I, Frankenstein was shot two years ago and originally slated for release last February. Then it got pushed back to September. Then it got pushed back again. Now, with no place left to get pushed to, here it is. "At last," I don't hear you saying.
Essentially, this is an Underworld movie. It's based on a graphic novel by Kevin Grevioux, who also worked on those films, and numbers among its producers several Underworld veterans. Here, the warring vampires and werewolves of that never-ending franchise have been swapped out for warring Demons (you shall know them by their fiery eyes and rubbery facial prosthetics) and Gargoyles (flying rock-heads). Bolting a neo-Frankenstein storyline onto these familiar elements is an interesting idea, but it drains the venerable Frankenstein monster of his dark power—he's the least-scary character in the movie. He's also played, with muted charisma, by Aaron Eckhart, who may be in need of a new agent.

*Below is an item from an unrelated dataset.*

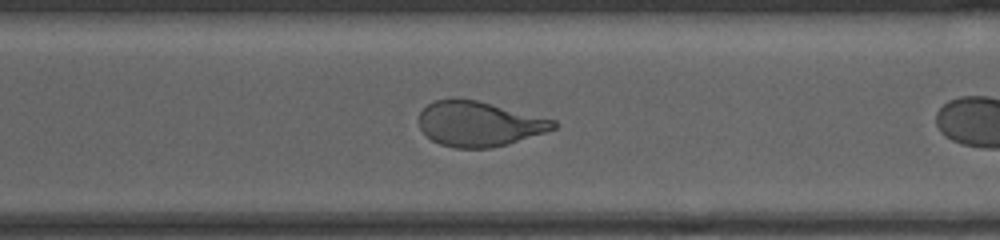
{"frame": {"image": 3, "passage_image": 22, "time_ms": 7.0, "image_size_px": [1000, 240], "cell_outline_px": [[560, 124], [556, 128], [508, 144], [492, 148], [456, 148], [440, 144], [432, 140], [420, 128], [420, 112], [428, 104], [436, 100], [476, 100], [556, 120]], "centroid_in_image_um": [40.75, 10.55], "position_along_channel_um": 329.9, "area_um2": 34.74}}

The story retrieves parts of Mary Shelley's original 1818 novel, which is a nice touch. Eckhart's creature is called Adam here (a name Shelley toyed with), and at the beginning of the film we see him trudging through a vast snowy wilderness (echoing an image from the book). Someone gets to say "It's alive!" at one point, too, although not with anything like the demented brio that Colin Clive brought to the phrase in the 1931 Frankenstein.
Everything else is latter-day, though. After wandering the Earth's backwaters and byways for 200 years, Adam and his many scars ("I'm a dozen used parts from eight different corpses") arrive in a city filled with cars and nightclubs and all manner of modern-day hubbub. He is taken in by the Gargoyles, whose day job is hanging out atop medieval churches, but who are actually descendants of some archangel (or something). Their queen, Leonore (Miranda Otto), recognizes Adam as a fellow outsider. ("Humans think of us as mere decoration," she sniffs.) She's also interested in a book Adam carries with him—the handwritten journal of his long-dead maker, Victor Frankenstein, which contains step-by-step instructions for creating life.
Even more interested in this singular tome is a big-shot Demon named Naberius (Bill Nighy, who plays a big-shot vampire in the Underworld films). Naberius wants the Frankenstein create-a-life recipe in order to reanimate a collection of 10,000 human corpses he's assembled over many centuries and to deploy them as an evil army. He's being assisted in this project by an "electro-physiologist" named Terra (Yvonne Strahovski), who somehow manages not to notice that her creepy boss is up to no good. (She does notice the shirtless Adam in one scene, though—an awkward romantic tease that leads nowhere.)
As in the Underworld universe, virtually all of the visual components in this film—from the churning skies and screeching winged marauders to the many slo-mo fireball fights—have been spewed out by computers, to the usual claustrophobic effect. The lighting leans heavily toward a grim subaqueous blue, and the endless chases and confrontations and thunderous battles grow monotonous, as does Eckhart's performance, which consists mainly of a grimacing puzzlement. And then there's the score, which is a species of choir torture.
However much money was sunk into this picture wasn't enough to buy it spirit, or humor, or any fresh invention. Director Stuart Beattie seems to be observing the movie as it passes by, rather than guiding it into any interesting directions. The result is 90 minutes of empty digital bombast, over-amped in every way and thuddingly dull throughout. It's the worst sort of bad movie, offering not even the hooting pleasure of simple idiot fun. Is that too much to ask? Even in January?